LONGEVITY: With ten game worlds to travel through, and numerous extra challenges to play through, as well as the multiplayer modes you would think that the game would keep players busy for some time. But the story mode levels are all relatively short, the challenges all very similar and quite unimaginative, and the multiplayer modes offline only so players probably won’t find themselves coming back to the game over and over. The irritating factors such as the sound, repetitive gameplay and lack of variety will likely prevent any repeat playthroughs, perhaps even finishing the game once.

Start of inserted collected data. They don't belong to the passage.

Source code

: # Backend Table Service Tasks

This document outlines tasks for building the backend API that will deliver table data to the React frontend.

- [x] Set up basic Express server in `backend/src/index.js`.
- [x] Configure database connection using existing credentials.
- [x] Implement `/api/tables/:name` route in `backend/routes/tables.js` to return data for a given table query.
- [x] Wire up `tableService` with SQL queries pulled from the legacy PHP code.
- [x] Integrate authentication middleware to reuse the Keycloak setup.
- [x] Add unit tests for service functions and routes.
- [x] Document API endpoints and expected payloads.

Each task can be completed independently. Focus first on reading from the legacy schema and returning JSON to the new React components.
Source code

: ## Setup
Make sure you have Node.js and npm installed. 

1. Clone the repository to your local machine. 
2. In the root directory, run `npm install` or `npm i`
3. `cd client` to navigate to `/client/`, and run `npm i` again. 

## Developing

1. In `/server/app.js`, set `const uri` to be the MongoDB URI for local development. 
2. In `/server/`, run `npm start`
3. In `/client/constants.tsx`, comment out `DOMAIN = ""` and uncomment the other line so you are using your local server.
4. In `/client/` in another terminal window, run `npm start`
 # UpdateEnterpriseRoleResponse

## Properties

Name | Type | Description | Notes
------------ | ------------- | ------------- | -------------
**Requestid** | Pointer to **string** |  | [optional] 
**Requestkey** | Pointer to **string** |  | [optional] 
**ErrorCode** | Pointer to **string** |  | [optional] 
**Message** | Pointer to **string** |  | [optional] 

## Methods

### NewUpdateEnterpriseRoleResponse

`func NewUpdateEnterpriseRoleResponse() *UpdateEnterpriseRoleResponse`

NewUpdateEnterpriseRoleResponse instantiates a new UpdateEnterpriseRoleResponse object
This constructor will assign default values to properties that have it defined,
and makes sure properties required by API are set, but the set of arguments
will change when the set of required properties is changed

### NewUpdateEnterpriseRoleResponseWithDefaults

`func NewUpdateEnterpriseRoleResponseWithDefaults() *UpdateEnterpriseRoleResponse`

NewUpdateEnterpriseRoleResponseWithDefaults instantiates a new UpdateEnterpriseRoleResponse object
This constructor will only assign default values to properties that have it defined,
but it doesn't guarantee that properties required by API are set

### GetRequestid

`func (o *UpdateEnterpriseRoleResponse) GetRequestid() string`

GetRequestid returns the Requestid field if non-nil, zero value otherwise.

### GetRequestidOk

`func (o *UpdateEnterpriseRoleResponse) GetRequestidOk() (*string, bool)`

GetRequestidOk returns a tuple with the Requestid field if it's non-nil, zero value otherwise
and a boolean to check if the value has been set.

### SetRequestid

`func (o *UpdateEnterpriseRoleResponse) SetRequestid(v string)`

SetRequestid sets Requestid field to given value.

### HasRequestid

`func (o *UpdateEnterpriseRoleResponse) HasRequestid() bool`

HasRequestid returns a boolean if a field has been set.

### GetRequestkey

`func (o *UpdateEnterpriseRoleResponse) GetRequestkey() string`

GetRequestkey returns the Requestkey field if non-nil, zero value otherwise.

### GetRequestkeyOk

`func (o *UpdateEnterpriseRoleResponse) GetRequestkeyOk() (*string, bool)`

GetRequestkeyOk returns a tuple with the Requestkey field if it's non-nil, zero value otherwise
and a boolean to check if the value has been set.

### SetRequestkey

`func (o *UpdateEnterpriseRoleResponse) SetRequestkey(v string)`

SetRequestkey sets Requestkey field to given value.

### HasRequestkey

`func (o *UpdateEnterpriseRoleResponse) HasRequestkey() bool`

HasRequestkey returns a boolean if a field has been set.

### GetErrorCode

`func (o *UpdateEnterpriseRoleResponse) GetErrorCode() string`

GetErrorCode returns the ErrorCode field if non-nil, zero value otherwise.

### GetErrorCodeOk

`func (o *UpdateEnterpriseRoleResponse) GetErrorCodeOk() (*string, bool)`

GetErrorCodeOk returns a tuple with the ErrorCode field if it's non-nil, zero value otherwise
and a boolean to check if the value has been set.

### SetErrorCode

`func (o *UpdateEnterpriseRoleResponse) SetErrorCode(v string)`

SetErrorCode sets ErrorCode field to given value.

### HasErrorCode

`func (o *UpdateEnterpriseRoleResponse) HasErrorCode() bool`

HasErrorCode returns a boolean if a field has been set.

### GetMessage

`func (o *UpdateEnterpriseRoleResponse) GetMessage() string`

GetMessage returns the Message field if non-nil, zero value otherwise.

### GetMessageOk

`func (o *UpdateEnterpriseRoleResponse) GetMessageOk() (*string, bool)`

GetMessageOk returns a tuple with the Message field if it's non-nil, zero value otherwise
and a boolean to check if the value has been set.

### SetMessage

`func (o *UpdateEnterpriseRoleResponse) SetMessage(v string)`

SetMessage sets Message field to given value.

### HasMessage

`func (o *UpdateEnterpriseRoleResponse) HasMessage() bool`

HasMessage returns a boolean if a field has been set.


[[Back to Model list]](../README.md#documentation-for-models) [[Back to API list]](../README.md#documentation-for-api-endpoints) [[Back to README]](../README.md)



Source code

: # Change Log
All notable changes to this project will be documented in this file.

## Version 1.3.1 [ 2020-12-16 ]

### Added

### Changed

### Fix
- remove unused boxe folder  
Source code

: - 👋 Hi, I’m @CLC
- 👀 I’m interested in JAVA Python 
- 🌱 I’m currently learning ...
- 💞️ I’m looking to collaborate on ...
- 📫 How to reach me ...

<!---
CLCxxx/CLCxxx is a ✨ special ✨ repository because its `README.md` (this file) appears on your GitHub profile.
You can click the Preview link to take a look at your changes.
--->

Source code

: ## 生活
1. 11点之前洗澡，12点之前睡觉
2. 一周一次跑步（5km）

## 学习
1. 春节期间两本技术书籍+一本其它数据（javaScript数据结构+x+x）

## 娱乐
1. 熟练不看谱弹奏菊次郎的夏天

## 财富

VERDICT: For a game based on a series with such a rich vein of characters, history and interesting settings, Back to the Multiverse suffers from a distinct lack of ideas and originality. Perhaps the designers thought that the comedy would be strong enough so that gameplay wasn’t as important, but the game will be too repetitive and irritating for most gamers to want to pursue it through to the end. The title offers no original modes or gameplay elements to make it stand out from the crowd, or that make use of the license in a clever way. It just all comes across as a quick makeover to a run of the mill game engine. If it wasn’t for the co-op campaign, the game would have very little to recommend. Unfortunately this title does nothing to dispel the widely-held opinion that licensed games are generally disappointing.